Abstract

In this chapter we take a closer look at the workings of ethnography in social science, in particular in anthropology, to understand better the work it has traditionally done as pointed to in Chap. 2. As an introduction to this matter we explore how the rise of ubiquitous computing in systems design has generated calls for ‘new’ ways of handling the social milieu. However, upon examination, it becomes apparent that these calls actually return ethnographers to an old and traditional role: that of acting as interpreters of and commentators on the organisation of society and culture at large. To understand what is being offered here it is necessary to understand the role ethnography has traditionally played in anthropology.
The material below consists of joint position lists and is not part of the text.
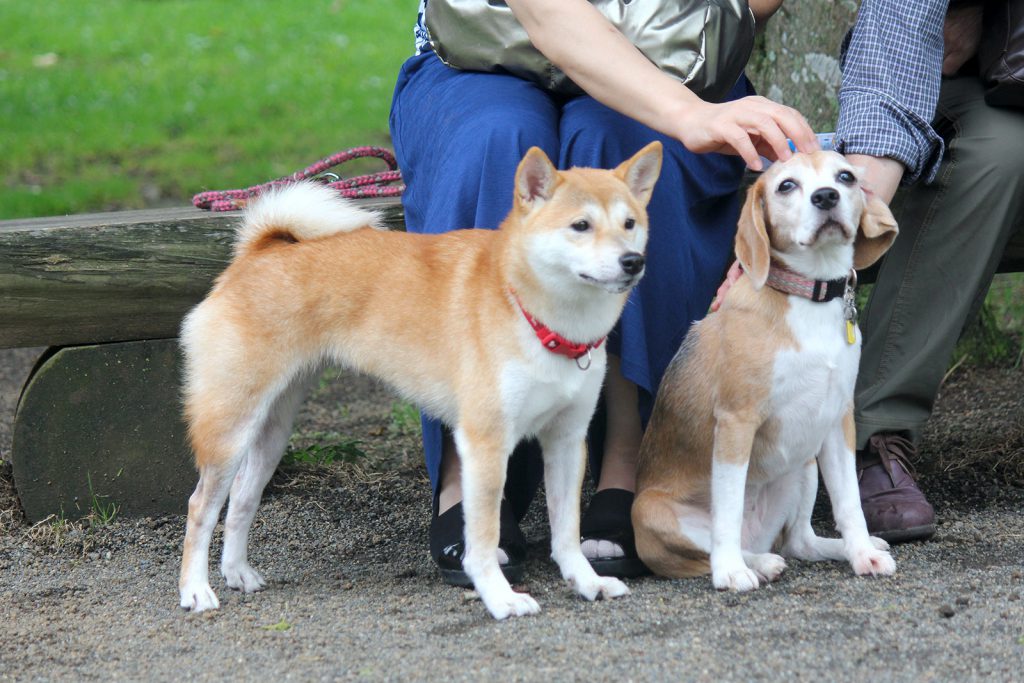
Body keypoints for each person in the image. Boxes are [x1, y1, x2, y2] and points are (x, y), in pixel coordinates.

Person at [389, 0, 818, 583]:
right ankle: (467, 469)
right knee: (497, 142)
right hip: (480, 61)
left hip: (668, 60)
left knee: (619, 146)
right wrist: (685, 112)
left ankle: (629, 456)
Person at [842, 0, 1024, 543]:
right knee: (1001, 153)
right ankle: (874, 430)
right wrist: (861, 207)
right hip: (976, 84)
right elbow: (895, 47)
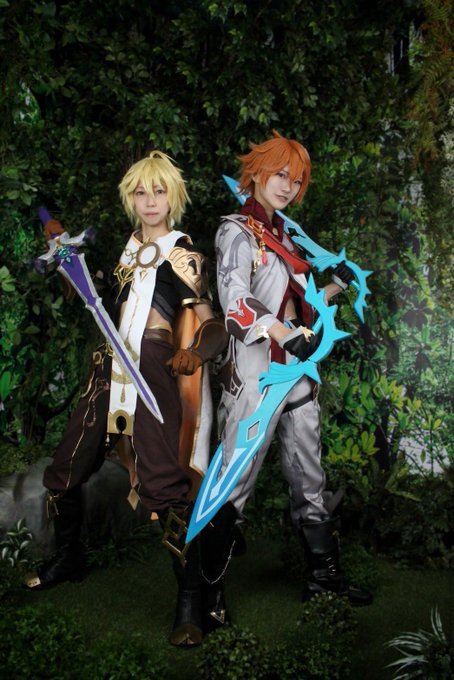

We begin with ethnography’s ‘founding father’, Bronislaw Malinowski, and show that despite an apparent resonance between the early ethnographies done for systems design the only real overlap lies in an interest in fieldwork. At the heart of Malinowski’s approach, and ‘new’ forms of ethnography alike, is the grounding of what is observed through fieldwork in a theory of culture and society. This produces a visible disjuncture between society and culture as it is understood by its members, and society and culture as understood by anthropologists and other social scientists making use of fieldwork. The net result is that the everyday life of people studied through ethnography becomes a surplus phenomenon and disappears from view in social science accounts, a point we demonstrate in reviewing two ethnographic studies of the same social setting: Tepoztlan in Mexico.